Page segmentation data

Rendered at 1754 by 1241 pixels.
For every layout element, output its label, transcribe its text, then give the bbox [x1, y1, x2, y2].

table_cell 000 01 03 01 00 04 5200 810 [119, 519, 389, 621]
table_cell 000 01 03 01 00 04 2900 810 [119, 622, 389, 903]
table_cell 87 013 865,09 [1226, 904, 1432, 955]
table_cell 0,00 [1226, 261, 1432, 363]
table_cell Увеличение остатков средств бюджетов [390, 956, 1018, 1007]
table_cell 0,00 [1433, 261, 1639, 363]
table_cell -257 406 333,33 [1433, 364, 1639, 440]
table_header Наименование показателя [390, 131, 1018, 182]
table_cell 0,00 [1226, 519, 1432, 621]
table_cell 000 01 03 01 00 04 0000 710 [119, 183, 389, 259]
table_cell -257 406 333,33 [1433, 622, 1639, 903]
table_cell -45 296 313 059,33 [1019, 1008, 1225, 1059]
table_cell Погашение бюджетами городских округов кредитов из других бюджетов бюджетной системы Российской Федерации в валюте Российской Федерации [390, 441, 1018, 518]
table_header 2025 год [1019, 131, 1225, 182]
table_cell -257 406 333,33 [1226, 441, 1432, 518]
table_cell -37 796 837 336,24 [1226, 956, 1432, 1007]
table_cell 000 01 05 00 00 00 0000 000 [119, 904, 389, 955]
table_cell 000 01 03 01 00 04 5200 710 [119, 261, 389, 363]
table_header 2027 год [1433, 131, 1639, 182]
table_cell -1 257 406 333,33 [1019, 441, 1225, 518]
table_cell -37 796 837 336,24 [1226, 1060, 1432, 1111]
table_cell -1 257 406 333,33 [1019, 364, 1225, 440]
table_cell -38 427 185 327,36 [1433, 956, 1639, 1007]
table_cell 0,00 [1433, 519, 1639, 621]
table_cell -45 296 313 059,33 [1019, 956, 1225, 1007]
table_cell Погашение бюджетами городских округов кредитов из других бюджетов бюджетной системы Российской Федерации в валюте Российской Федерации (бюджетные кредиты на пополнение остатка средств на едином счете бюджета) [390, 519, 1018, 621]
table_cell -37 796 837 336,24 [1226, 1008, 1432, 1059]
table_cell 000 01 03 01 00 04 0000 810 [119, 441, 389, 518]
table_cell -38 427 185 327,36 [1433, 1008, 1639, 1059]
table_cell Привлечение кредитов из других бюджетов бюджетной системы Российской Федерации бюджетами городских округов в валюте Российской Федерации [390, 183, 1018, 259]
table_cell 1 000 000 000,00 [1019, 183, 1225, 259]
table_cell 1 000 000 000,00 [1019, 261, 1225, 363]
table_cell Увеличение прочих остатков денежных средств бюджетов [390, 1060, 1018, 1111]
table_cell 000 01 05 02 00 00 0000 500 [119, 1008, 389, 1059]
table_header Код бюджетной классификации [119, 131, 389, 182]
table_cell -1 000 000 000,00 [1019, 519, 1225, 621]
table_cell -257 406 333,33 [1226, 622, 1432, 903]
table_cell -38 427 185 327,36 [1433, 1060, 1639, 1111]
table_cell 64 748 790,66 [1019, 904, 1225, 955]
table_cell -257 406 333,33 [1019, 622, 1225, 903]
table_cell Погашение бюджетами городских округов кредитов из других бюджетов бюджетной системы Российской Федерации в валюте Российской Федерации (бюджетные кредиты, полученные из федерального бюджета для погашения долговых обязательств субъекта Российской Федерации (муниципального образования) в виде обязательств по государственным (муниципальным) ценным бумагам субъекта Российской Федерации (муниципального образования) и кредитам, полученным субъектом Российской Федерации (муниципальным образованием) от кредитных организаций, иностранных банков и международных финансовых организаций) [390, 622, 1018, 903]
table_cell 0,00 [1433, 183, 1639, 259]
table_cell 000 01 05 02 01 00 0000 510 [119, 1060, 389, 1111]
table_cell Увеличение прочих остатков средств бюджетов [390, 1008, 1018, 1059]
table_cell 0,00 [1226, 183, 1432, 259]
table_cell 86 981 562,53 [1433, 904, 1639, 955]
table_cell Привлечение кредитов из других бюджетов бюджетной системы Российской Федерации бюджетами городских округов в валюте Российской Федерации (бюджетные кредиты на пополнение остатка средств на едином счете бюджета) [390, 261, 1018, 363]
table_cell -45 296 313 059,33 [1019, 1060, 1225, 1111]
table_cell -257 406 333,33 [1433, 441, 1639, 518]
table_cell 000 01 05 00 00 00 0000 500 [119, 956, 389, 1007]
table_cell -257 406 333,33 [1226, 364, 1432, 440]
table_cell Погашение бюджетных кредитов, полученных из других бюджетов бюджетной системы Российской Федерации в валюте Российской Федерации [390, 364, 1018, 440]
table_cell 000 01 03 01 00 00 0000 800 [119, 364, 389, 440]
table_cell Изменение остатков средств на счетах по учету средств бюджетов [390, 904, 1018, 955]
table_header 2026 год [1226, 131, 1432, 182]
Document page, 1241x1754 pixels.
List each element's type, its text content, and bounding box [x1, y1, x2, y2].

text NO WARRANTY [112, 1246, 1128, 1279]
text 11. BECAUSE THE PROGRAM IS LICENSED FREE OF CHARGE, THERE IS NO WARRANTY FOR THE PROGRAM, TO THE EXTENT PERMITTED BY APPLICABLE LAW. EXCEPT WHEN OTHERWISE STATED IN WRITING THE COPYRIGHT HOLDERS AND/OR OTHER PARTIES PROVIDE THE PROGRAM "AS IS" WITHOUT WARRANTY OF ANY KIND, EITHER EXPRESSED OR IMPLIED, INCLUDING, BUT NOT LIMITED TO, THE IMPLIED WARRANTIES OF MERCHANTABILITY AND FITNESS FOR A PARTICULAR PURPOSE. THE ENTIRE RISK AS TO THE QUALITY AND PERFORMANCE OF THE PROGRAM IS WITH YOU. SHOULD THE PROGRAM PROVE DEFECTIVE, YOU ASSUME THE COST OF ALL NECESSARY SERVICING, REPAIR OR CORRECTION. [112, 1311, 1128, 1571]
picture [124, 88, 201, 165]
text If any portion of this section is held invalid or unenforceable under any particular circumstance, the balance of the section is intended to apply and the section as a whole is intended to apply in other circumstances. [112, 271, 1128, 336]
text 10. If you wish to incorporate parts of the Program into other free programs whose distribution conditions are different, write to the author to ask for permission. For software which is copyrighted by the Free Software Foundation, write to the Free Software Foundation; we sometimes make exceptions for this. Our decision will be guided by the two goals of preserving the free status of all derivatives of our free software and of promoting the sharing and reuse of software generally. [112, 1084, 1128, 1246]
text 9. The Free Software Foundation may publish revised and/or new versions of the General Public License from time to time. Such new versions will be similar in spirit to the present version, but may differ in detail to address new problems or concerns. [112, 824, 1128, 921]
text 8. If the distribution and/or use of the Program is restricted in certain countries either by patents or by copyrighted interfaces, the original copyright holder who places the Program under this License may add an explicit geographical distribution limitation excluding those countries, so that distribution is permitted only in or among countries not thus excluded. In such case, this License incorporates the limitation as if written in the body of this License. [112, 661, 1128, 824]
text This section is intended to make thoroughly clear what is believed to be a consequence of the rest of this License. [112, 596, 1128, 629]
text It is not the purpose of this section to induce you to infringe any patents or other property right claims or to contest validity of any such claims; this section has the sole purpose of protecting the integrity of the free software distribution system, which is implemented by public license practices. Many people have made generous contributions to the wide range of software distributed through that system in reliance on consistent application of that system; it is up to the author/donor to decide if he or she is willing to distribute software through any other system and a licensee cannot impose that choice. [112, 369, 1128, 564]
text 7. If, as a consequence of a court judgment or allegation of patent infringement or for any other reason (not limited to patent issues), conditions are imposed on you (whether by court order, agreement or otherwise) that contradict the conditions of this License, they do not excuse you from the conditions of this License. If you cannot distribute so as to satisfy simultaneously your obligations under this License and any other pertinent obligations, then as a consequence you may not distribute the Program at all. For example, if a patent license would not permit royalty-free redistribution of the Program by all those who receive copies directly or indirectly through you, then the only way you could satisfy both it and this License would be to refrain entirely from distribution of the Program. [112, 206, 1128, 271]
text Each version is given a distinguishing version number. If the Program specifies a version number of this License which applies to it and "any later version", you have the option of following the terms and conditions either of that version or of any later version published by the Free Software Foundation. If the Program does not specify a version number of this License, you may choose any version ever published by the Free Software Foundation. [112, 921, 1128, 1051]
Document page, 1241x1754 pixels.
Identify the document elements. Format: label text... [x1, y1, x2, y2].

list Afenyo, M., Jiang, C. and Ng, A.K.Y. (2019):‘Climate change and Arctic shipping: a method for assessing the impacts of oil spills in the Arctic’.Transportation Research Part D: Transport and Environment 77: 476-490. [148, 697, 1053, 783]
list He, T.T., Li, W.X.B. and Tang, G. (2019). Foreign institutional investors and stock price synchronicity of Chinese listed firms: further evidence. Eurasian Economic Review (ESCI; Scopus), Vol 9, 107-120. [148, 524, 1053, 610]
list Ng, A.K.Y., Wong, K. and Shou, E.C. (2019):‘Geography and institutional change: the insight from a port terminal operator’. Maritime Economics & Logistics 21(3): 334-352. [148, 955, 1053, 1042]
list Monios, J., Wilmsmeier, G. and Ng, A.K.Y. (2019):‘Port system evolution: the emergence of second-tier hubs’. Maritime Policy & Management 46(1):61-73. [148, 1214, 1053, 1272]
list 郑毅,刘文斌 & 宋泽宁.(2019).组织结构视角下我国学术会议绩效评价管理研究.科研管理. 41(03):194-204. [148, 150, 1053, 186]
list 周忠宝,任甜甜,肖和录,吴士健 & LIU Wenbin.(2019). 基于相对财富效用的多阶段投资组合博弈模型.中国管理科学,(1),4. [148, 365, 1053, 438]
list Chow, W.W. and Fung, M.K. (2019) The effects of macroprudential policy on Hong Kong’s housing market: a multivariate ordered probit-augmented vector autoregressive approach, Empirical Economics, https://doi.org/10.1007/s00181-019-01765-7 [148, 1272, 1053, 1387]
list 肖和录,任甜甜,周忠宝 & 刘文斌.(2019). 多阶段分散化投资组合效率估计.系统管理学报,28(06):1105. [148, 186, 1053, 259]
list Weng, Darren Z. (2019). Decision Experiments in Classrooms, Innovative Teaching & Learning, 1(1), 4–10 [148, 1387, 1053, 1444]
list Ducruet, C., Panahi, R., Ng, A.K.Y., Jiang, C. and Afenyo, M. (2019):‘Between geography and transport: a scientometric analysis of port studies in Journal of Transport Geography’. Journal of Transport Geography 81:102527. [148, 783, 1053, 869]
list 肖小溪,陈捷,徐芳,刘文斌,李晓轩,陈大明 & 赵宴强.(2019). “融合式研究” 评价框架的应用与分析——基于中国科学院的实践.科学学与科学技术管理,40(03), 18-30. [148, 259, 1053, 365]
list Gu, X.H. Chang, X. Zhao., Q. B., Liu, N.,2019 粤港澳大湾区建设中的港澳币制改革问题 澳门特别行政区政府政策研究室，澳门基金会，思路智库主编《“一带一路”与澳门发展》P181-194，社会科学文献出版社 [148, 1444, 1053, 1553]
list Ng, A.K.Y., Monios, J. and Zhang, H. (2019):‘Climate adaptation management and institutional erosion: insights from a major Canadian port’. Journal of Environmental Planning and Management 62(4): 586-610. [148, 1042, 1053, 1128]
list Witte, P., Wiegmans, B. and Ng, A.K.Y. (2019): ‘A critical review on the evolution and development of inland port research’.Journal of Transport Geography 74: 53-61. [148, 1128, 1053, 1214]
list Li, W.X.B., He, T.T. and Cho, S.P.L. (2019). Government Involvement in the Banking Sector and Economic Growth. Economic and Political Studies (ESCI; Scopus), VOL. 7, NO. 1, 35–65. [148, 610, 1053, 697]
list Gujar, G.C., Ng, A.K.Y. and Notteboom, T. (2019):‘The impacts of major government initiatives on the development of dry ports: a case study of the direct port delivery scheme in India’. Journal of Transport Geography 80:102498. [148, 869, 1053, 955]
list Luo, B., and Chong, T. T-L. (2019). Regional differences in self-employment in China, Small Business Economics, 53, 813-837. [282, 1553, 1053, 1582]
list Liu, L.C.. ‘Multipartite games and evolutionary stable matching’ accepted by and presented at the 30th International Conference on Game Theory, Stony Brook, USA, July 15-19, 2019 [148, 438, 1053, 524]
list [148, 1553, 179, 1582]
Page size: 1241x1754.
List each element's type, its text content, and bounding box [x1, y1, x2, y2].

| WORK ITEM |
The lines from the one holding "Page size: 1241x1754." to the end of the entries are to be repeated exactly, with both ends included and nothing else.

| RESPONSE BOX |
Page size: 1241x1754.
List each element's type, its text content, and bounding box [x1, y1, x2, y2].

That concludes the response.